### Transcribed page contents

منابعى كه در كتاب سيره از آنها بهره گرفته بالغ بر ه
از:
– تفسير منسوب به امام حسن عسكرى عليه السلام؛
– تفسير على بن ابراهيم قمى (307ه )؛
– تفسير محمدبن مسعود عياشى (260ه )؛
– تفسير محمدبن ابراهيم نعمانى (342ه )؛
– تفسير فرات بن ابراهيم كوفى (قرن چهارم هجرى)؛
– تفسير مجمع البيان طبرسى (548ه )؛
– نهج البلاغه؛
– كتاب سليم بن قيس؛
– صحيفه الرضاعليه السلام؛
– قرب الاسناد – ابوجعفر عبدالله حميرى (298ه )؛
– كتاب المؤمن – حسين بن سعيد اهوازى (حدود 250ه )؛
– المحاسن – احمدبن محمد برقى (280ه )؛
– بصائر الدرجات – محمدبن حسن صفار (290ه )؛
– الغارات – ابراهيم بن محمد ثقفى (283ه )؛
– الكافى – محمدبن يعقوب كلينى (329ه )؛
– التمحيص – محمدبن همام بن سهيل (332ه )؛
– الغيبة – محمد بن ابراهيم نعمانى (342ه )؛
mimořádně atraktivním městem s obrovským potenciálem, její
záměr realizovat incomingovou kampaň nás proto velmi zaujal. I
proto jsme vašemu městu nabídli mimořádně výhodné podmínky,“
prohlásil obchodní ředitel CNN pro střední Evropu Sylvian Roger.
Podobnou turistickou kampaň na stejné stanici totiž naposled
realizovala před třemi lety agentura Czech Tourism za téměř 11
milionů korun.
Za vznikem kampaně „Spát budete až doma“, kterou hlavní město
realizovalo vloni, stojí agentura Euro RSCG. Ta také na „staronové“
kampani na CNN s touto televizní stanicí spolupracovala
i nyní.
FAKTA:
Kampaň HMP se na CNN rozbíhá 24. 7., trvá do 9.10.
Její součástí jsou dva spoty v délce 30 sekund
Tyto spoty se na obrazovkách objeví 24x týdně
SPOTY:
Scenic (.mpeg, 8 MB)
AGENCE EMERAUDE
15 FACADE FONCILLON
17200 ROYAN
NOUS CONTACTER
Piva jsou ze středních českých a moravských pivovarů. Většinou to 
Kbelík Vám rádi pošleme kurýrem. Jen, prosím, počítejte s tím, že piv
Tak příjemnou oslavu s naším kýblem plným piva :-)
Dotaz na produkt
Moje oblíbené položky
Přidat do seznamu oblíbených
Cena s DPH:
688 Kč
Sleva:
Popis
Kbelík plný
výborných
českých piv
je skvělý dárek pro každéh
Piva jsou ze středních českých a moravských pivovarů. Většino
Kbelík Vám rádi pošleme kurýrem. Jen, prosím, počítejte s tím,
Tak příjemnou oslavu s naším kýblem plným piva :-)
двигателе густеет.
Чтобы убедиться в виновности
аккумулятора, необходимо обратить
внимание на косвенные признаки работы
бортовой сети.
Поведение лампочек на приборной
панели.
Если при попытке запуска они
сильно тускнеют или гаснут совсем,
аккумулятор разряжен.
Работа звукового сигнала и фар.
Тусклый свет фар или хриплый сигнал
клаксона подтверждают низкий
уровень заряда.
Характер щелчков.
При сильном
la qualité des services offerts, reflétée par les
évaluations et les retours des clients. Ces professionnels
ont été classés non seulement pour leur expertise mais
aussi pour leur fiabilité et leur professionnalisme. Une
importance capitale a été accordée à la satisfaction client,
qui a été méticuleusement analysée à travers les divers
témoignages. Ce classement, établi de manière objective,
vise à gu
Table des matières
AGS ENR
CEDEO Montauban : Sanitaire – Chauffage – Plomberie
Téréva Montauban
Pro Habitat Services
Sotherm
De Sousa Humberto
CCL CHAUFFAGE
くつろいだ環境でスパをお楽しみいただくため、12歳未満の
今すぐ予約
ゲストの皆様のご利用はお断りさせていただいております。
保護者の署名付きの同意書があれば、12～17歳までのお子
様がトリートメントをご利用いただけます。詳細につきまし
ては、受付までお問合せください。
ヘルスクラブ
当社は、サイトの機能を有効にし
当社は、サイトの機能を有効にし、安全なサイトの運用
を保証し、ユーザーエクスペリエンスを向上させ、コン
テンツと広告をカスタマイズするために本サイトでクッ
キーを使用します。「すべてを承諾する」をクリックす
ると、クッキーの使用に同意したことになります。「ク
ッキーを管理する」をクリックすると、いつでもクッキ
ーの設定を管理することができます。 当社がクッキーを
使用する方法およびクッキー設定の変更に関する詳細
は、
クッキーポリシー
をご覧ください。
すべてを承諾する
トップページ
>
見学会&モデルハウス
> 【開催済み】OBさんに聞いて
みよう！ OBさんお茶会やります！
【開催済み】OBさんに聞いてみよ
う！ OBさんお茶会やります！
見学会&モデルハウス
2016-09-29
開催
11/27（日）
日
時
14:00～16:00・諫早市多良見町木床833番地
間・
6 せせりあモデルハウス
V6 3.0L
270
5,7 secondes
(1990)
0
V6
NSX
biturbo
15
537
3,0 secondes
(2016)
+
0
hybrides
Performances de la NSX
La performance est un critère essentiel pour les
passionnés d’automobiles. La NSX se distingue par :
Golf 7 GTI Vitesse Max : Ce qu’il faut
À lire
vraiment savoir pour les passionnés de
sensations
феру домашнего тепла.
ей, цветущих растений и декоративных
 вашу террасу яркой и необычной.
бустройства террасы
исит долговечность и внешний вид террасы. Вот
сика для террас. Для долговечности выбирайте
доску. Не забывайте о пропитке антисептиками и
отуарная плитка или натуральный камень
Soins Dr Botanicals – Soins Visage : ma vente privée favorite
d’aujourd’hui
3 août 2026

### What to produce
If a line in the records holds the string "pošleme", copy it.

### Exercise result
Kbelík Vám rádi pošleme kurýrem. Jen, prosím, počítejte s tím, že piv
Kbelík Vám rádi pošleme kurýrem. Jen, prosím, počítejte s tím,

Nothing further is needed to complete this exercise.